It was the conclusion in Section 7.6 that the leaving water temperature from a cooling tower is controlled by the wet-bulb temperature of ambient air. Because the same process of heat and mass transfer occurs in both devices, the wet-bulb temperature also has a dominant influence on the capacity of evaporative condensers. Figure 7.13 shows relative capacities of an ammonia evaporative condensers to changes in wet-bulb temperature and condensing temperatures. The capacities are relative to a condenser operating with a condensing temperature of 35°C (95° F) and a wet-bulb temperature of 25°C (77°F). The trends are as expected, namely the capacity increases with a given wet-bulb temperature as the condensing temperature increases. Furthermore, at a given condensing temperature the capacity increases with a reduction in wet-bulb temperature.

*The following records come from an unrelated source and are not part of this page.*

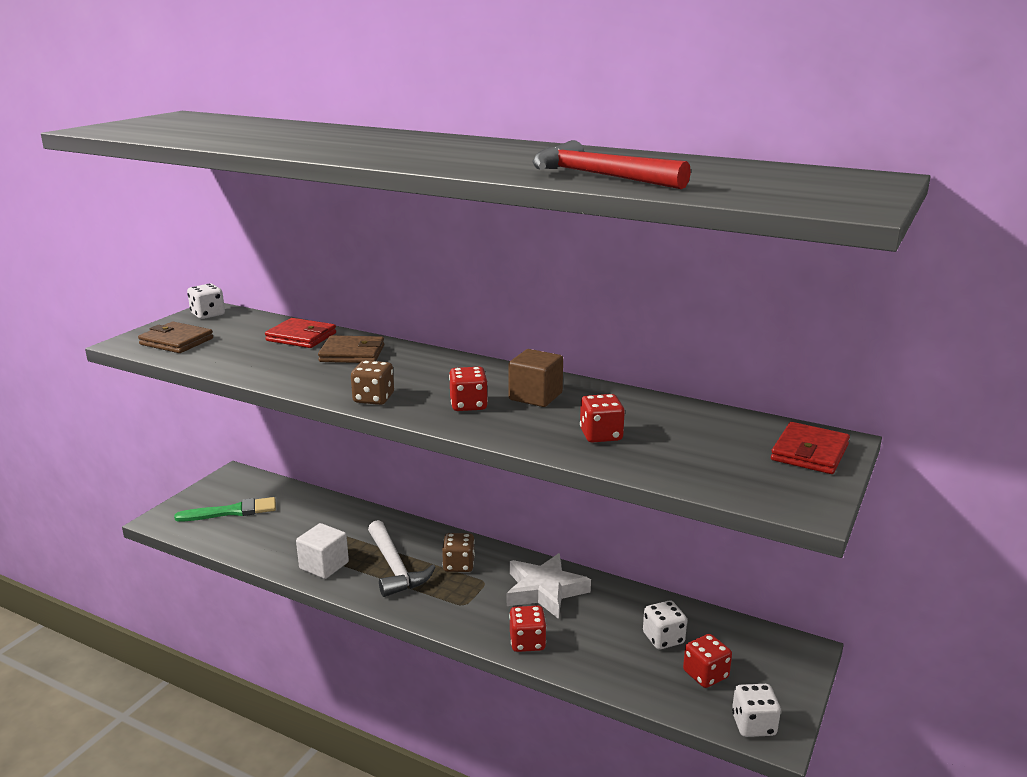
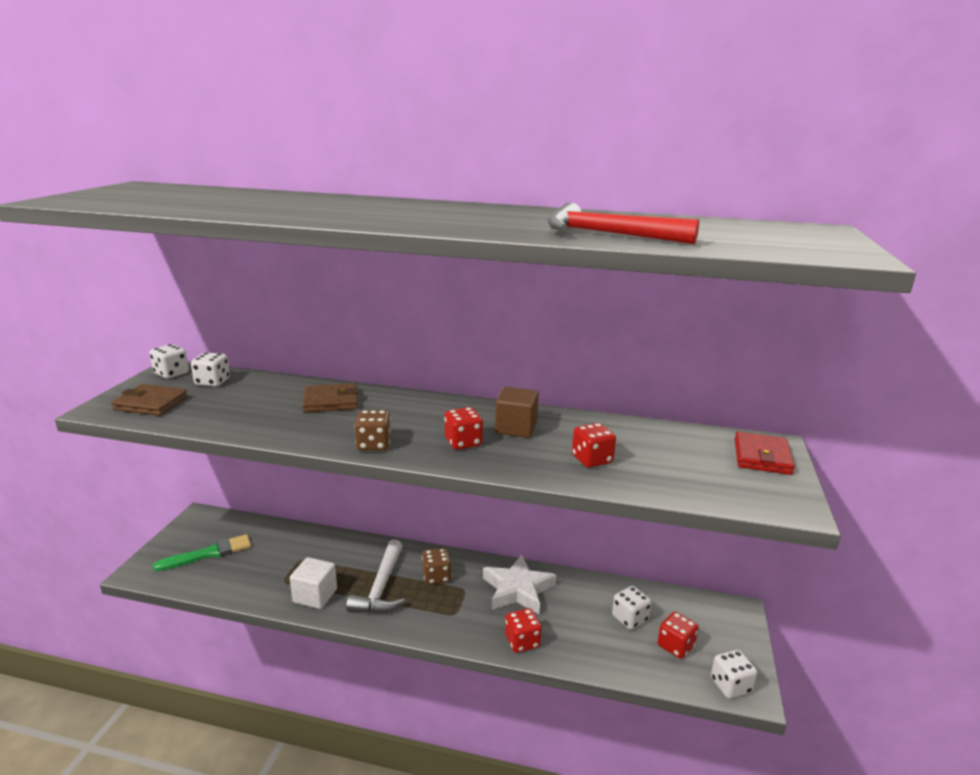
camera: 15 degrees left, 0 degrees up
(243, 325) = (212, 382): none -> white dice
(301, 337) = (274, 389): red wallet -> none
(395, 568) = (381, 588): white hammer -> white hammer turned 45 degrees clockwise

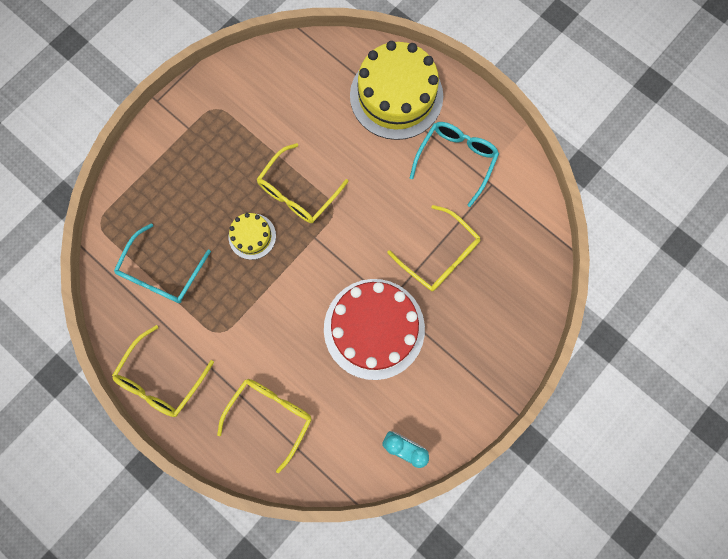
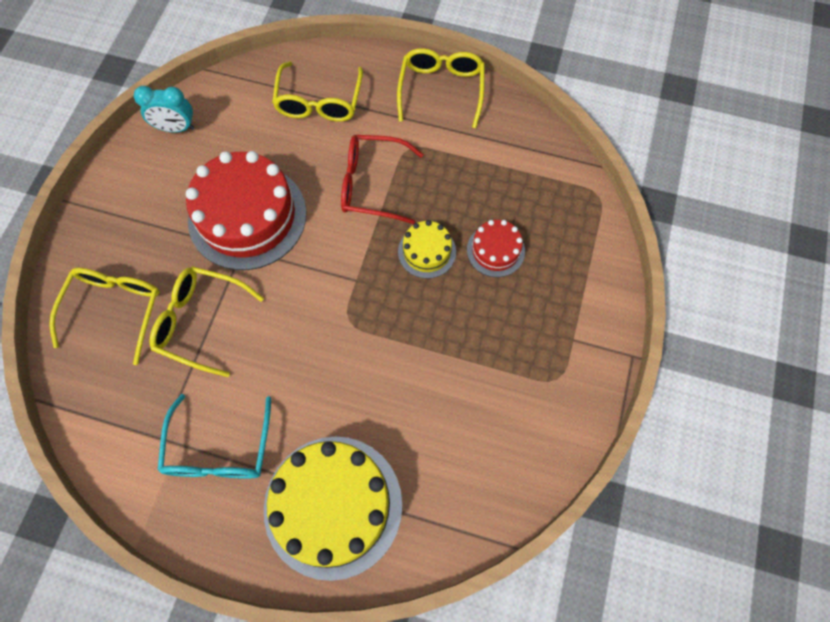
camera: 155 degrees right, 10 degrees down
(162, 273) = (501, 176): turquoise glasses -> none
(202, 214) = (495, 250): none -> red cake
(265, 312) = (371, 184): none -> red glasses
(298, 192) = (400, 321): yellow glasses -> yellow glasses (115, 309)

Even though Fig. 7.13 indicates that the temperature difference between the condensing refrigerant and the entering wet-bulb influences the capacity, it is not to be assumed that the heat-rejection capacity is proportional to this difference in temperature. For an air-cooled condenser the heat-transfer rate is proportional to the temperature difference between the condensing refrigerant and the dry-bulb temperature of the entering air. For a water-cooled condenser the capacity is also proportional to the temperature difference between the refrigerant and entering water. For an evaporative condenser, as Fig. 7.14 shows, the level of temperatures as well as the temperature difference controls the capacity. This trend indicates that if an evaporative condenser develops a certain heat-rejection capacity with a temperature difference between condensing refrigerant and the ambient wet-bulb temperature, for example, 40°C to 25°C (104°F to 77°F), the capacity of the condenser will be less if the same temperature difference exists at a lower level, for example, 30°C to 15°C (86°F to 59°F).
The reason for this behavior lies in the evaporation process on which the evaporative condenser operates. The major heat-transfer mechanism in the evaporative condenser is due to the vaporization of water from the condenser tubes, and the rate of this vaporization is proportional to the difference of watervapor pressure of the liquid water on the tube and the water vapor pressure in saturated air that surrounds the tube. Examination of a psychrometric chart (Fig. 6.18 or 6.20) shows that at the low level of temperature, the saturation curve flattens out so that a given difference in temperature translates to a lower difference in water-vapor pressure.